"Alas! I pray hat you may not be forced to believe; but I know that I pray in vain. Tell me, you are certain that Adone will not answer that summons?"

"I am certain."

"He is mad."

"No, sir he is not mad. No more than I, his mother. We have faith in Heaven."

Don Silverio was silent. It was not for him to tell them that such faith was a feeble staff.

"I must not tarry," he said, and rose. "The night is near at hand. Tell your son what I have said. My dear friend, I would almost as soon stab you in the throat as say these things to you; but as you value your son's sanity and safety make him realise this fact, which you and he deny: the law will take your home from you, as it will take the river from the province."

"No, sir!" said Clelia Alba fiercely. "No, no, no! There is a God above us!"

Don Silverio bade her sadly farewell, and insisted no more. He went through the odorous grasslands, where the primrose and wild hyacinth grew so thickly and the olive branches were already laden with small green berries, and his soul was uneasy, seeing how closed is the mind of the peasant to argument or to persuasion. Often had he seen a poor beetle pushing its ball of dirt up the side of a sandhill only to fall back, and begin again, and again fall; for any truth to endeavour to penetrate the brain of the rustic is as hard as for the beetle to climb the sand. He was disinclined to seek the discomfiture of another useless argument, but neither could he be content in his conscience to let this matter wholly alone.

Long and dreary as the journey was to San Beda, he undertook it again, saying nothing to any one of his purpose. He hoped to be able to put Adone's contumacy in a pardonable light before the Syndic, and perhaps to plea his cause better than the boy could plead it for himself. To Don Silverio he always seemed a boy still, and therefore excusable in all his violence and extravagances.

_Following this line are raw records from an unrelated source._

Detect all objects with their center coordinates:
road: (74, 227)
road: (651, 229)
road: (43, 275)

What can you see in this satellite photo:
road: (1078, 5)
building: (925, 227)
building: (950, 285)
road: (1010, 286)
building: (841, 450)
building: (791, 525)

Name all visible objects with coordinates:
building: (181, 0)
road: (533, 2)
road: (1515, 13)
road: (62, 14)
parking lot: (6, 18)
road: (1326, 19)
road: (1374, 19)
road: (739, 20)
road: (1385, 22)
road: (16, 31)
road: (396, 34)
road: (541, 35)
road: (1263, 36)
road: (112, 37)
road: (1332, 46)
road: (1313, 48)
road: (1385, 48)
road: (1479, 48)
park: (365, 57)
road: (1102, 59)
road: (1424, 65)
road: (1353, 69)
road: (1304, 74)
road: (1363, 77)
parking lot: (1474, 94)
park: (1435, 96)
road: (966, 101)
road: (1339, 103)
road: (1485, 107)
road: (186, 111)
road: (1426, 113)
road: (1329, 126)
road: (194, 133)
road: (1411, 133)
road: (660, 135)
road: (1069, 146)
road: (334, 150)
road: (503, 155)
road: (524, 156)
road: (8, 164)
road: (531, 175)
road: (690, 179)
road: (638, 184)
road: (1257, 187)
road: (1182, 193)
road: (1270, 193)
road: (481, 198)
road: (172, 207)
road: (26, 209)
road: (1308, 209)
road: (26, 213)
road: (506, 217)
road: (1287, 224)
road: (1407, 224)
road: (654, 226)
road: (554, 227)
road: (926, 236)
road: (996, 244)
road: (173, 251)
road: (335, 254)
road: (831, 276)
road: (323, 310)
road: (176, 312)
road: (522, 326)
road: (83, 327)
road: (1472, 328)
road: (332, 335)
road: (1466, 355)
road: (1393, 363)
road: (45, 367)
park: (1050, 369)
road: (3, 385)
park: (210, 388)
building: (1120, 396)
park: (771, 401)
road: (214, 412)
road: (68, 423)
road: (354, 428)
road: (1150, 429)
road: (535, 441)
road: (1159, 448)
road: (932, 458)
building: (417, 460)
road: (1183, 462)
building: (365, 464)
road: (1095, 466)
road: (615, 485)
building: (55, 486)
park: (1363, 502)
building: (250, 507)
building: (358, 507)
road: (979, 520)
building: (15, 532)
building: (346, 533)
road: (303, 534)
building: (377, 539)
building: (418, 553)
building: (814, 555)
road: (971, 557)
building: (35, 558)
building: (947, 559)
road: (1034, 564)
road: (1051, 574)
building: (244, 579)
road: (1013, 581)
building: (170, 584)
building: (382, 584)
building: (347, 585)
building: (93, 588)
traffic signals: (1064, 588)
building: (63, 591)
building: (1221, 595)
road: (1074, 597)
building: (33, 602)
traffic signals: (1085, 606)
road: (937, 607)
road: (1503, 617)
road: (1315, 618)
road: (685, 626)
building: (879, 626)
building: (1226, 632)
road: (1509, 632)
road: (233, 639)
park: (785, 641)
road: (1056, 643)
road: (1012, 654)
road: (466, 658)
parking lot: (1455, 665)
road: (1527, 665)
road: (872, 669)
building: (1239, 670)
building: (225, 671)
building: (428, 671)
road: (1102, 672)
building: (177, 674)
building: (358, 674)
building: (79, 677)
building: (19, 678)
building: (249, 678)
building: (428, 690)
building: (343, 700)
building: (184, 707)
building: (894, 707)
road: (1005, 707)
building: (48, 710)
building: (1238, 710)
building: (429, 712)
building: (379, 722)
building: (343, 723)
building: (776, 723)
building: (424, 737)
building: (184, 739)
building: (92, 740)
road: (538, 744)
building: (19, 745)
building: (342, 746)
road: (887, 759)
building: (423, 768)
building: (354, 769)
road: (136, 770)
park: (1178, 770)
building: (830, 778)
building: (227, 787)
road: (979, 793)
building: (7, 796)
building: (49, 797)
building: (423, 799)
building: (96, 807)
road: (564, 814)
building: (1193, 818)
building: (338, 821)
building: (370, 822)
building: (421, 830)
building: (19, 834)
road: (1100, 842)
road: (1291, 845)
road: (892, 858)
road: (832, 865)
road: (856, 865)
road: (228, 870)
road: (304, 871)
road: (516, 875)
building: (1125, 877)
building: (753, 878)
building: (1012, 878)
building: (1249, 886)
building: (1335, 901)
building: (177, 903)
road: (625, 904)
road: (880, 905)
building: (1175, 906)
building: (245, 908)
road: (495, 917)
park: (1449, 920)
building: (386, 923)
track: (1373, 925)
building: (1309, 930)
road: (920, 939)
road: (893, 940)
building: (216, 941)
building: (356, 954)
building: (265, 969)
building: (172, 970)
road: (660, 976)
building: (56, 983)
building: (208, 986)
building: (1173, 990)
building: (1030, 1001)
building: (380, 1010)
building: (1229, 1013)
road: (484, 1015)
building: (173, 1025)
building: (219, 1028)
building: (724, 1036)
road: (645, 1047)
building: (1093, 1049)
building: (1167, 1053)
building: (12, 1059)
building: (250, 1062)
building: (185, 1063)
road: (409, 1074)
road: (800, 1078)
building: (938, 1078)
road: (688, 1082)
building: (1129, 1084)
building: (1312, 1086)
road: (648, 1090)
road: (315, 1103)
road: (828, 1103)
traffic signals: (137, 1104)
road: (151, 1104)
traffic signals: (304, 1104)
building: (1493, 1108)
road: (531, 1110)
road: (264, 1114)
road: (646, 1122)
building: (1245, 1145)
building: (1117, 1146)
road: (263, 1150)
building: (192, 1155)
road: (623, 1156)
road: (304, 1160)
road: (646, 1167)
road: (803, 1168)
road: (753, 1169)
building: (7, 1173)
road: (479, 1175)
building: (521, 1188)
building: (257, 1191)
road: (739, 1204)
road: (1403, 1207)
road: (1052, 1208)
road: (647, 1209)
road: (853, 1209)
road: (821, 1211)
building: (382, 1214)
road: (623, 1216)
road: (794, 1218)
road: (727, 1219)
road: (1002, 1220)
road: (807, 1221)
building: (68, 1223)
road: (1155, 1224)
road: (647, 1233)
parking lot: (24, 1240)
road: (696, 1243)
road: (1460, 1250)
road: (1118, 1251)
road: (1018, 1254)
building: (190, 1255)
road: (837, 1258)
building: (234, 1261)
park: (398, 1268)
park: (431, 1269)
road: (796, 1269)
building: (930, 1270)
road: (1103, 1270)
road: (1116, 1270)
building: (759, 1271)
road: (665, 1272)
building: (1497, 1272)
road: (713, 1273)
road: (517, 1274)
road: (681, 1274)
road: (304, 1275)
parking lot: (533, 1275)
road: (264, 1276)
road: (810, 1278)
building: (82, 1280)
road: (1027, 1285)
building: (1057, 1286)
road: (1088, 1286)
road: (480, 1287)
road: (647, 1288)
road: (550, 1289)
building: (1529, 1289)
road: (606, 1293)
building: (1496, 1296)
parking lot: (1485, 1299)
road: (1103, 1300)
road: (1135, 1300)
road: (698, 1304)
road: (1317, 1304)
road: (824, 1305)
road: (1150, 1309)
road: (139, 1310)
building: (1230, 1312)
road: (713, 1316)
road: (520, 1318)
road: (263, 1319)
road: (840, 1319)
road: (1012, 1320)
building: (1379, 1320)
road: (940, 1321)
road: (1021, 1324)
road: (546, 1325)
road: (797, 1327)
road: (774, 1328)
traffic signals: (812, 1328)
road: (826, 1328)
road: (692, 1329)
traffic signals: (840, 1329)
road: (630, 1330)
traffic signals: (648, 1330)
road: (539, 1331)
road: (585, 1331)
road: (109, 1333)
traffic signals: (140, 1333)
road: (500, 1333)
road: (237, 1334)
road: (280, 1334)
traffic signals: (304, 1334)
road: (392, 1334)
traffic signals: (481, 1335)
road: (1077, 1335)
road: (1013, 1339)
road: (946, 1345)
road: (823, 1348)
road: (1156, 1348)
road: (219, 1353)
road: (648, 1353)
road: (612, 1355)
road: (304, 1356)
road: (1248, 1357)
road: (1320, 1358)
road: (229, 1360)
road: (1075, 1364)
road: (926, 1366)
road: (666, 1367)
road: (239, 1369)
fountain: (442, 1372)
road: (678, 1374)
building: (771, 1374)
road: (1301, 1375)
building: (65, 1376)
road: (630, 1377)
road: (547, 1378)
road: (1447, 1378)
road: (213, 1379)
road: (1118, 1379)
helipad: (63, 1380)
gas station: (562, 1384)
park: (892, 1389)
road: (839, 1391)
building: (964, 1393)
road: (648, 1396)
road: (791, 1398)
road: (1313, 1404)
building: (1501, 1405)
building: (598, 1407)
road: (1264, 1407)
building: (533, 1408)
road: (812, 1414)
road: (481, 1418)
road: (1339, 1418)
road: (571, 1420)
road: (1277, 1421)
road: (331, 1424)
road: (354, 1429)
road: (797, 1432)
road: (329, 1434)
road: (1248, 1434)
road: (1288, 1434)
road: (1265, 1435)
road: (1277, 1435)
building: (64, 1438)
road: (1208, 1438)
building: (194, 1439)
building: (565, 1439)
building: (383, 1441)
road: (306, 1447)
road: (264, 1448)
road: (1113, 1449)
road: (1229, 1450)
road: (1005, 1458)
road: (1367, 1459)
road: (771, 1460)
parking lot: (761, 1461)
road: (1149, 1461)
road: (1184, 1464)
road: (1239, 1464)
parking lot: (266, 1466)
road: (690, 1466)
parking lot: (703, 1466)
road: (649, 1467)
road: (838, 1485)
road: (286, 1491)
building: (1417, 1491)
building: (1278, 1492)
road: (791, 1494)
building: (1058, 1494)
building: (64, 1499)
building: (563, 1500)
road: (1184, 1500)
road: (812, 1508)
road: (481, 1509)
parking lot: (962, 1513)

The day was fine and cool, and walking was easier and less exhausting than it had been at the season of his first visit; moreover, his journey to Rome had braced his nerves and sinews to exertion, and restored to him the energy and self-possession which the long, tedious, monotonous years of solitude in Ruscino had weakened. There was a buoyant wind coming from the sea with rain in its track, and a deep blue sky with grand clouds drifting past the ultramarine hues of the Abruzzo range. The bare brown rocks grew dark as bronze, and the forest-clothed hills were almost black in the shadows, as the clustered towers and roofs of the little city came in sight. He went, fatigued as he was, straight to the old ducal palace, which was now used as the municipality, without even shaking the dust off his feet.